A few weeks later they called me to tell me they were going in another direction.  I knew they were but I was still crushed.  I watched 3 horse races between Mid April and October of that year and all 3 were won by American Pharoah.  I was really bitter about the whole situation.  I was gonna hate whoever they hired so I never even asked who they went with.  I was off social media and kind of just kept to myself for a few months.  I drove Uber full time and watched Mariners games in the evening.

But I learned some things that summer that have honestly served me well.  First of all I learned about entitlement.  I always just assumed I would step into that job at Emerald when Robert left.  For years I was their go to backup.  Everyone there knew I wanted it.  I was gonna get the job and call there for the rest of my career.  And when I didn’t get it I honestly just gave up on announcing.  What was the point?  I responded like any entitled, spoiled asshole would.  I took my ball and went home.
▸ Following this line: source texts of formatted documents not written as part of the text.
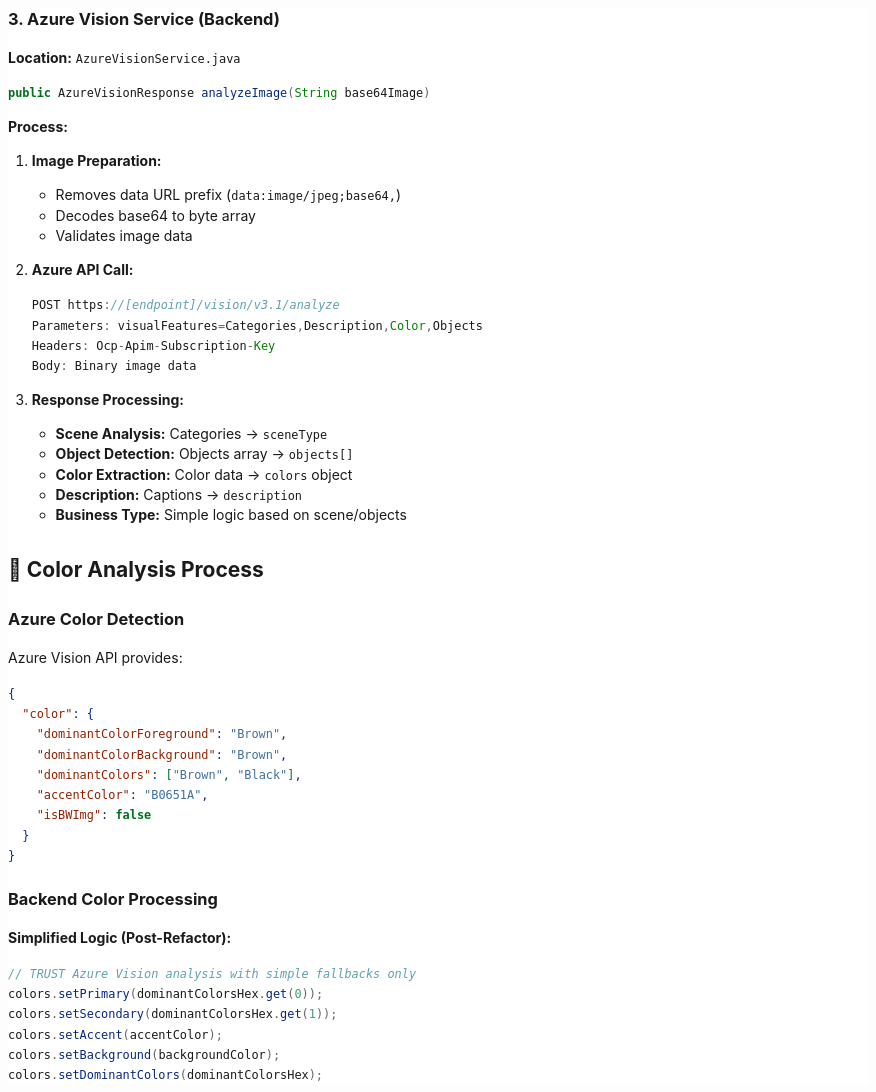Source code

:### 3. Azure Vision Service (Backend)
**Location:** `AzureVisionService.java`

```java
public AzureVisionResponse analyzeImage(String base64Image)
```

**Process:**
1. **Image Preparation:**
   - Removes data URL prefix (`data:image/jpeg;base64,`)
   - Decodes base64 to byte array
   - Validates image data

2. **Azure API Call:**
   ```java
   POST https://[endpoint]/vision/v3.1/analyze
   Parameters: visualFeatures=Categories,Description,Color,Objects
   Headers: Ocp-Apim-Subscription-Key
   Body: Binary image data
   ```

3. **Response Processing:**
   - **Scene Analysis:** Categories → `sceneType`
   - **Object Detection:** Objects array → `objects[]`
   - **Color Extraction:** Color data → `colors` object
   - **Description:** Captions → `description`
   - **Business Type:** Simple logic based on scene/objects

## 🎨 Color Analysis Process

### Azure Color Detection
Azure Vision API provides:
```json
{
  "color": {
    "dominantColorForeground": "Brown",
    "dominantColorBackground": "Brown", 
    "dominantColors": ["Brown", "Black"],
    "accentColor": "B0651A",
    "isBWImg": false
  }
}
```

### Backend Color Processing
**Simplified Logic (Post-Refactor):**
```java
// TRUST Azure Vision analysis with simple fallbacks only
colors.setPrimary(dominantColorsHex.get(0));
colors.setSecondary(dominantColorsHex.get(1)); 
colors.setAccent(accentColor);
colors.setBackground(backgroundColor);
colors.setDominantColors(dominantColorsHex);
```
Just cause I wanted something doesn’t mean it was owed to me.  I applied for a job and I didn’t get it.  It happens to EVERYONE.

I also learned about bitterness.  It got me nowhere.  I was mopey about not getting my way and bitter about the future and everything.  And my nature isn’t to be bitter.  I’ve always prided myself on not being a jealous type and have always felt genuine happiness when friends or even strangers found success.  So why was I now acting the opposite of that?

So fast forward to last May, 2016.  I was five months into a new job with a new company that had honestly rekindled my passion for racing.  So one day I finally decided to put those old feelings aside and I went and sat at the eighth pole on a picnic bench at Emerald and watched a days races.  It was amazing.  I was happy about being there.  My expectations of it being a bummer were totally wrong.  It was Emerald Downs.  I could still love it.  I listened to the new announcer Matt Dinerman call the races and he did wonderfully.  I thought to myself “If I was 23 and in my first full year of calling at a track, would I be this smooth and composed.”  Hell no.  I honestly felt a sense of pride towards Matt.  He was a young racecaller, as I once was.  He should have my undying support, not my petty bitterness.  Matt has done himself and Emerald EXTREMELY proud with his work there so far.  I can even honestly, no bullshit, no sappy blog writing, say that they made the right decision.

I started going to Emerald each Sunday, parking myself out near the eighth pole away from the crowds.  And each passing week I just enjoyed it more and more.  There’s something remarkably peaceful about watching a race by the head of the stretch by yourself.  When they turn for home and you hear the jockeys screaming, the horses hooves thundering, and nothing else.  It’s my favorite place to watch a race.   So Sunday afternoon, you’ll see a large portly gentleman down at the eighth pole watching.  I’ll be happy.  I promise.